Science Magazine Declares - The King Has No Clothes and There is No Science in Forensic Science - "Junk Science Lives"
Thanks to former FBI chemist Fred Whitehurst comparative bullet lead analysis (CBLA) is an invalid technique. No one has done more to discredit CBLA than Whitehurst and his colleague Bill Tobin who performed the scientific work demonstrating the invalidity of CBLA. Now he and Tobin have forced the FBI to stop using CBLA, and no one will ever again be convicted on the basis of CBLA.
This is an unprecedented achievement. It means that thousands of cases will have to be re-opened and the potential for exonerations dwarfs the numbers of those released by DNA analysis. Not resting on his laurels, Whitehurst is now identifying and notifying prisoners and their attorneys around the U.S. He is also attempting to bring criminal charges against the FBI which never even attempted to validate CBLA during its 30 years of use. FBI lab agent Charles Peters, who has done tens of thousands of comparative bullet lead analyses, testified at Clemons' trial that he had validated CBLA, but this was a lie.

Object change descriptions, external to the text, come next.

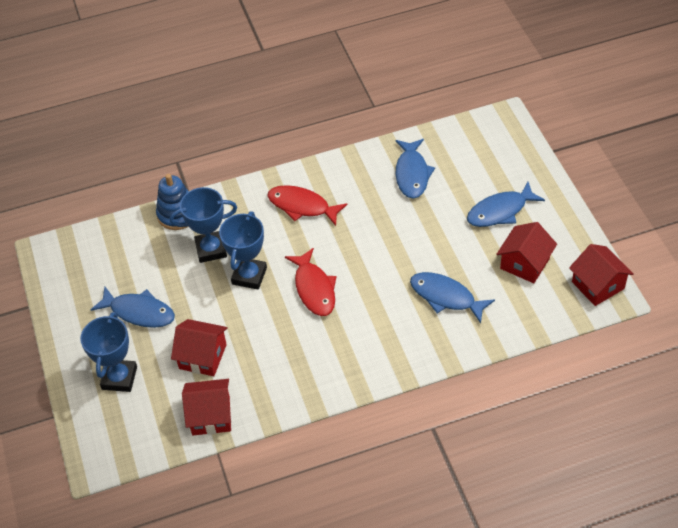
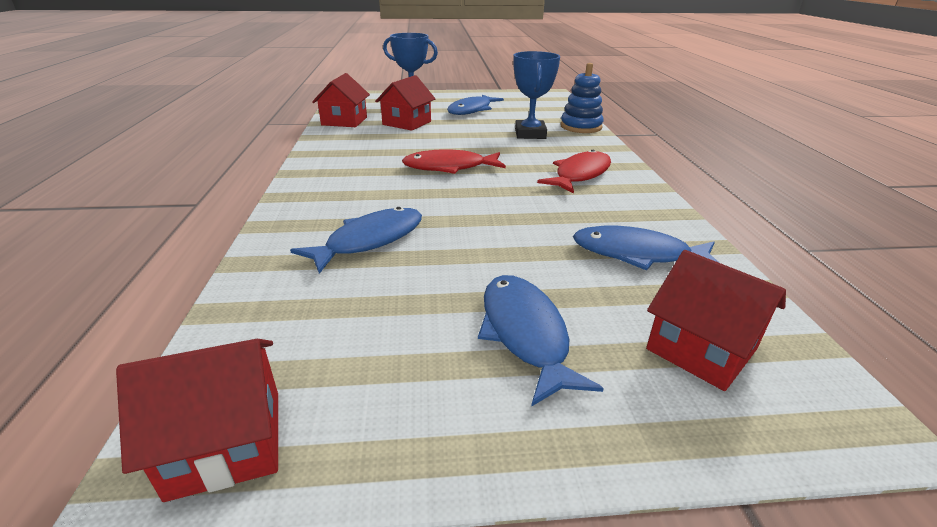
camera: 100 degrees right, 20 degrees down
(249, 276) = (487, 144): blue trophy -> none
(524, 263) = (375, 334): red house -> red house (701, 349)

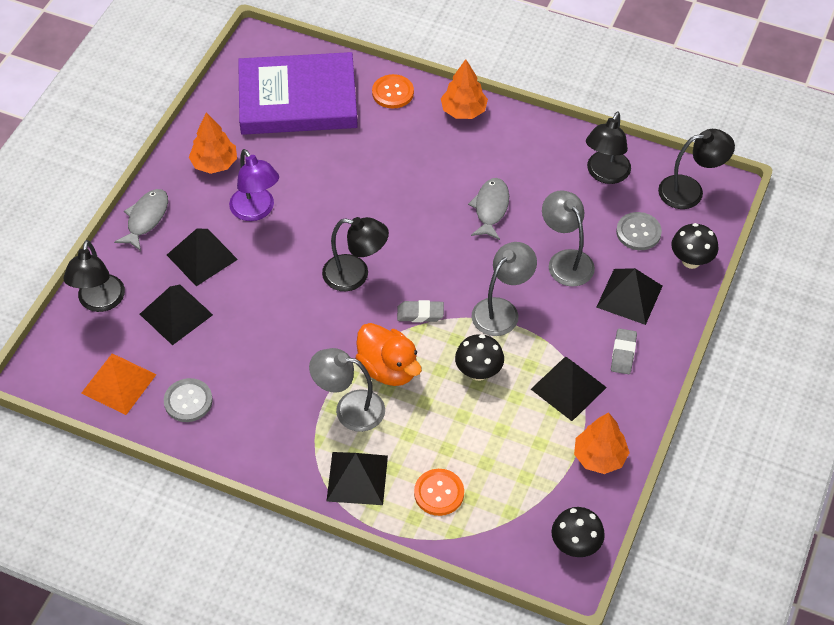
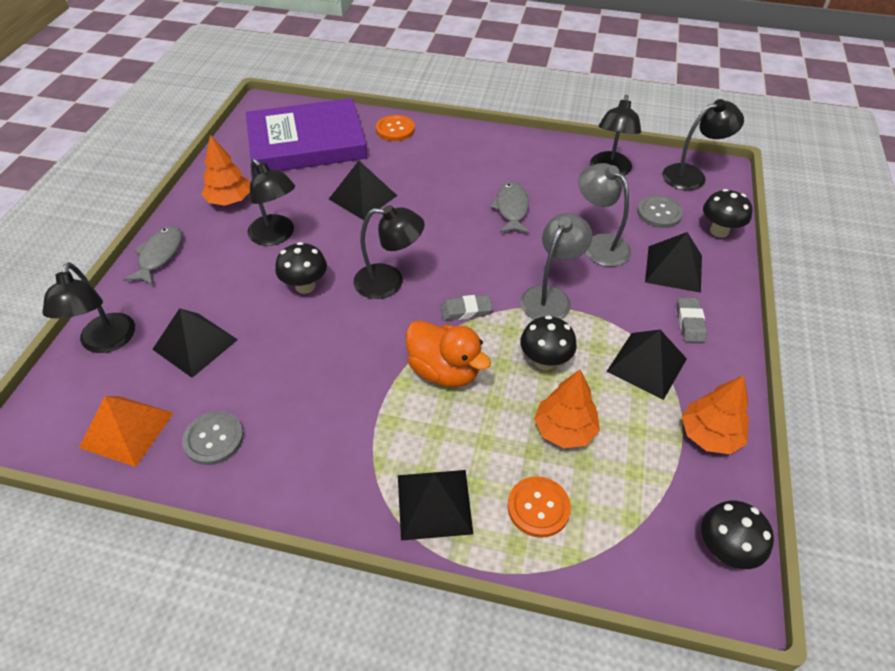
camera: 10 degrees left, 5 degrees down
(201, 257) = (221, 284): black pyramid -> black pyramid (362, 197)
(256, 211) = (276, 236): purple lamp -> black lamp
(277, 269) = (305, 286): none -> black mushroom
(349, 409) = (409, 421): grey lamp -> none
(463, 111) = (464, 136): orange tree -> orange tree (564, 430)

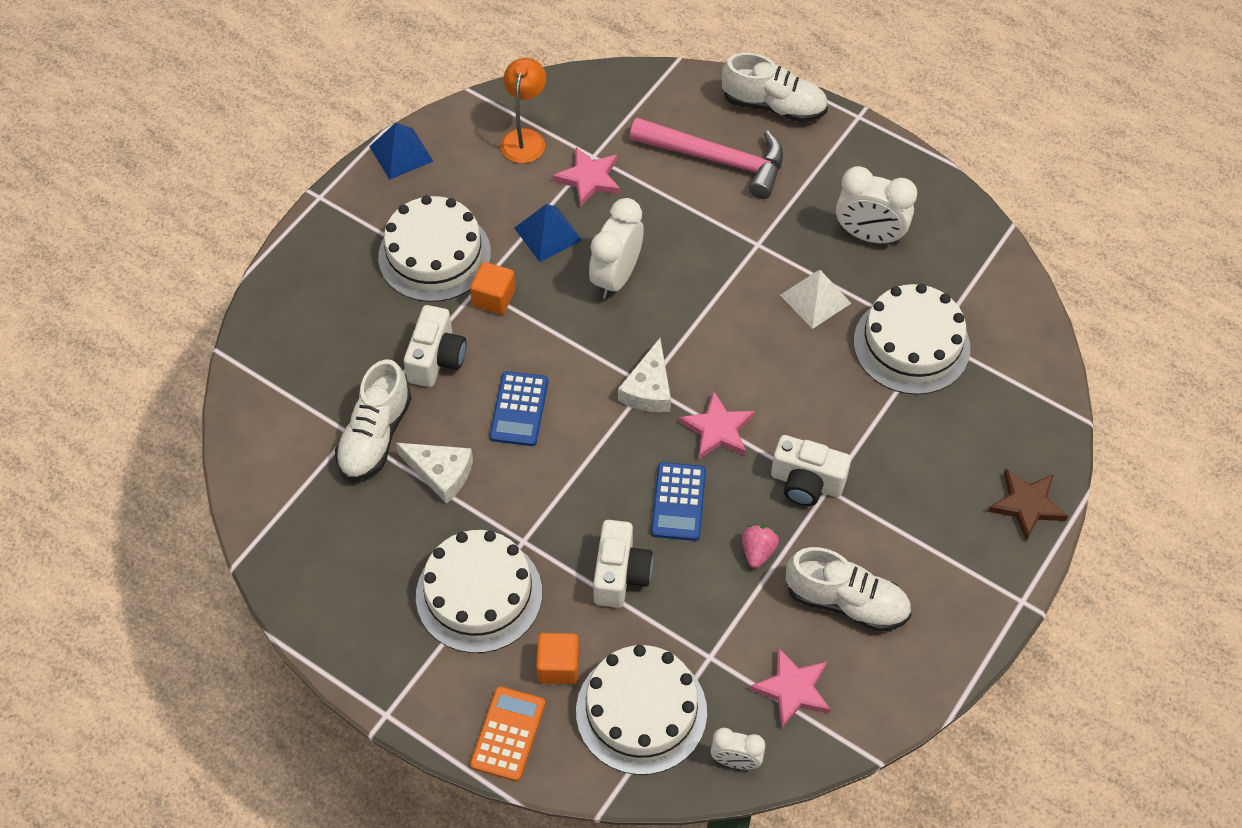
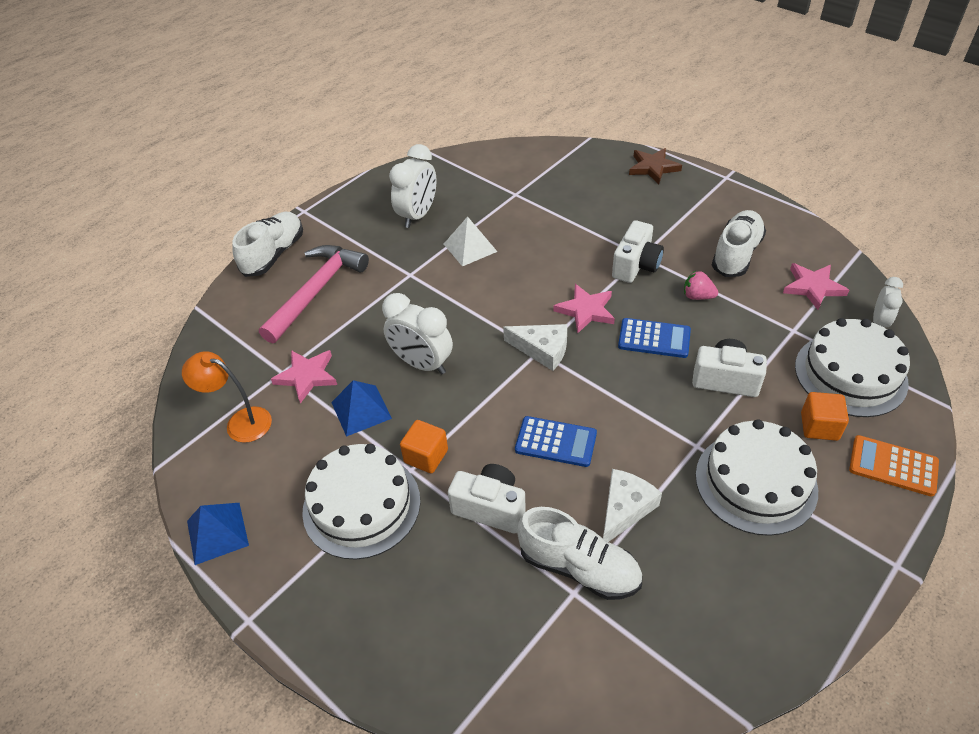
camera: 80 degrees left, 10 degrees down
(911, 345) = (519, 204): white cake -> none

This comes at a time when Science magazine has confirmed Whitehurst's charges against the FBI: there is no science to forensic science. The king has no clothes. Yet operating under self-anointed authority and deceit, the FBI continues to wrongfully convict. In a poll of wrongful convictions, 14 of which resulted in death sentences, Science found that 90% were due to a combination of forensic science testing errors and false/misleading testimony by forensic scientists.

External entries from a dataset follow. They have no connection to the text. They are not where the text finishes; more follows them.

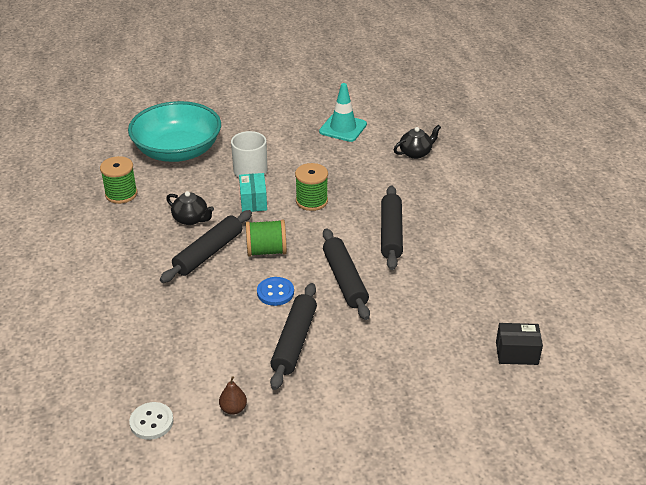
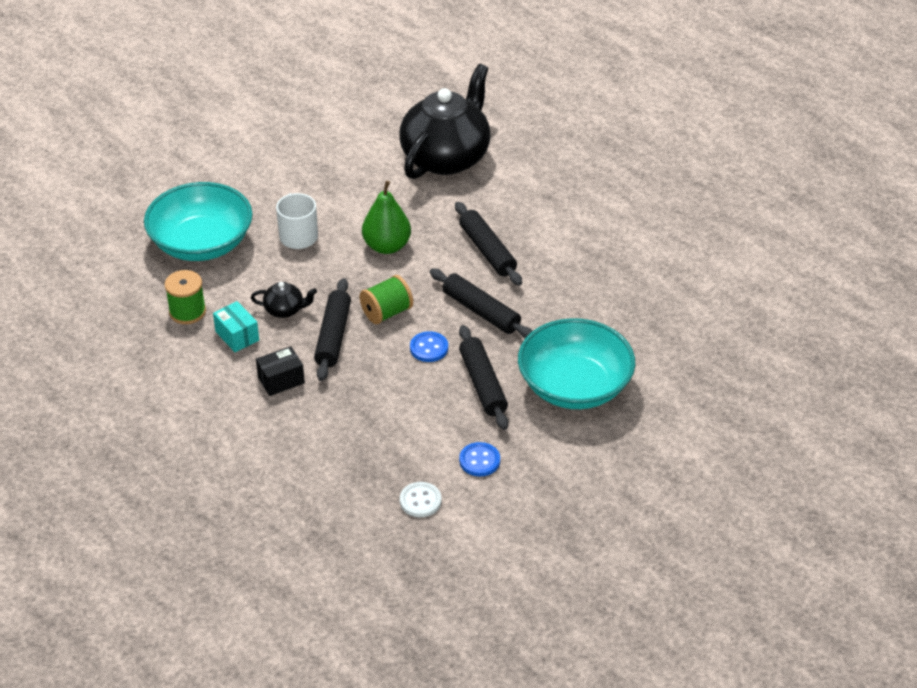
camera: 30 degrees left, 5 degrees up
(233, 409) = (479, 460): brown pear -> blue button
(253, 201) = (330, 268): turquoise box -> turquoise box (237, 336)
(311, 201) = (387, 246): green spool -> green pear
(343, 128) = (352, 155): turquoise traffic cone -> none
(375, 378) = (574, 386): none -> turquoise bowl
(415, 153) = (446, 157): black teapot -> black teapot, size x2.49
(516, 353) = (672, 317): black box -> black box (281, 380)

Like Whitehurst before, Science found supreme arrogance at the FBI which acts as if it is "perfect" and practices "an error-free science" where errors of method are "impossible." Science added that the FBI continues to "seek to preserve the illusion of perfection [even] after the disclosure of [errors]." Not only does this arrogance lead to wrongful convictions, but it also undermines the war on terrorism. "Such hubris," reported Science, "was on display . . . .

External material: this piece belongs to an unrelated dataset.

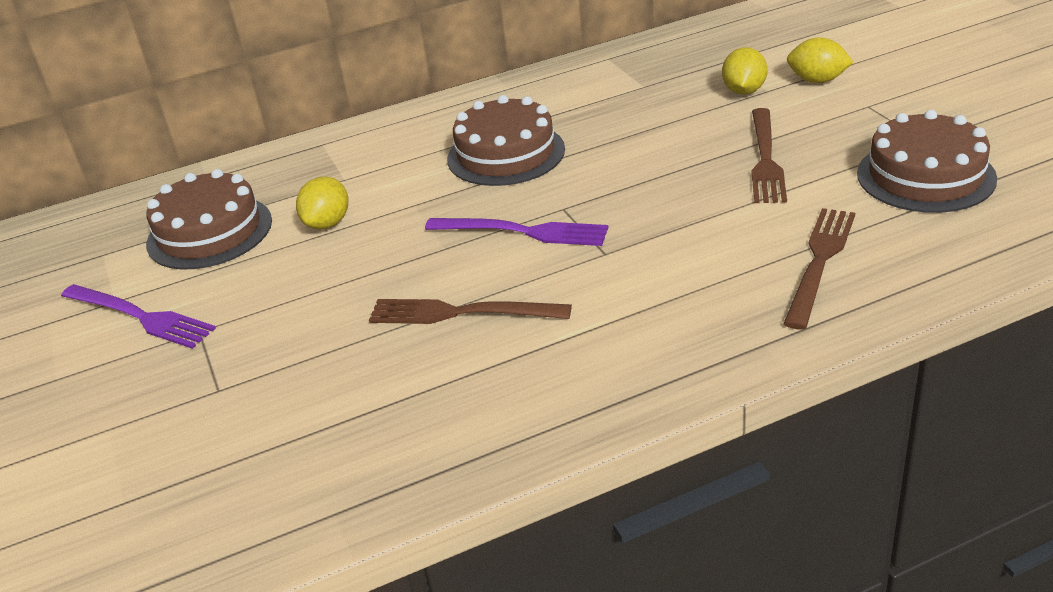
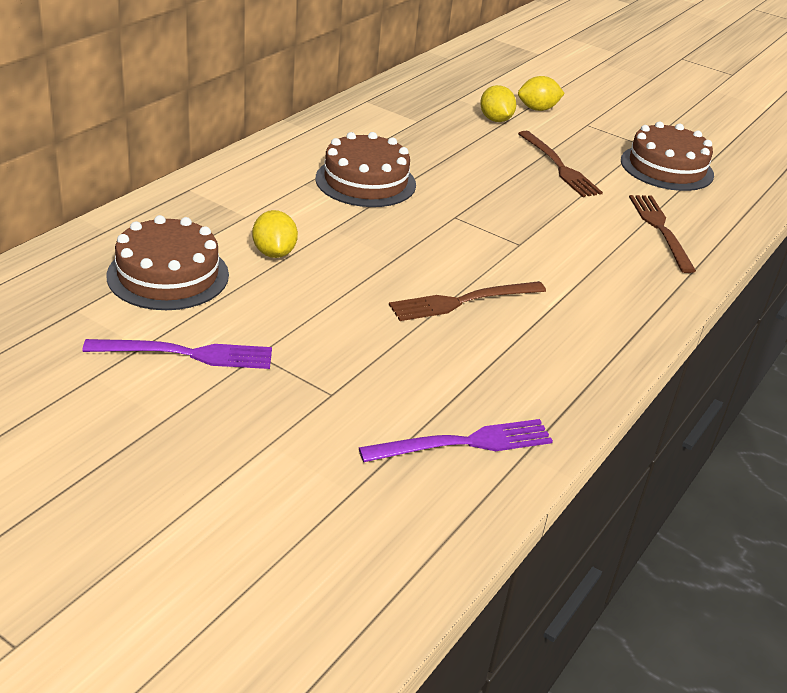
camera: 40 degrees left, 0 degrees up
(523, 232) = (444, 237): purple fork -> purple fork (464, 443)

http://www.dcmetrosftp.org/local%20articles/kelly.fbi.html

Anonymous said...

It's kind of funny that in one of your previous posts, you neglected to cite the source of the crime lab guy's attorney. You just put [the attorney] instead of naming him. Is that because you don't want to rip on fellow defense attorneys? Just curious.

Anonymous said...

The other thing that I think bears mentioning; how familiar are you with the actual case? Being a public defender in Omaha (Douglas Co.) and not in Cass Co. must mean that you don't get materials from their cases. Also, did you forget to mention that two investigators from the Cass Co. Sheriff's Office interrogated the first kid, Livers, for several hours, including using phrases like "I'll hang you from the highest tree for this" to get a confession? What about them? Wasn't it because of that false confession that actually got those kids in jail? Here's a quote from your blog: [Several years ago a rural Nebraska couple were brutally killed by shotgun blasts to the head. The investigation quickly focused on relatives, specifically cousins Matt Livers and Nick Sampson. Officials quickly theorized that the Sampson car was the getaway vehicle, but an initial search found no DNA evidence. That's when CSI commander David Kofoed was called in for one more search. He "found" a speck of blood matching one the murder victim's DNA on the vehicle's steering column.]
I don't know how much sharing you lawyers do, but I certainly don't think it would be this much.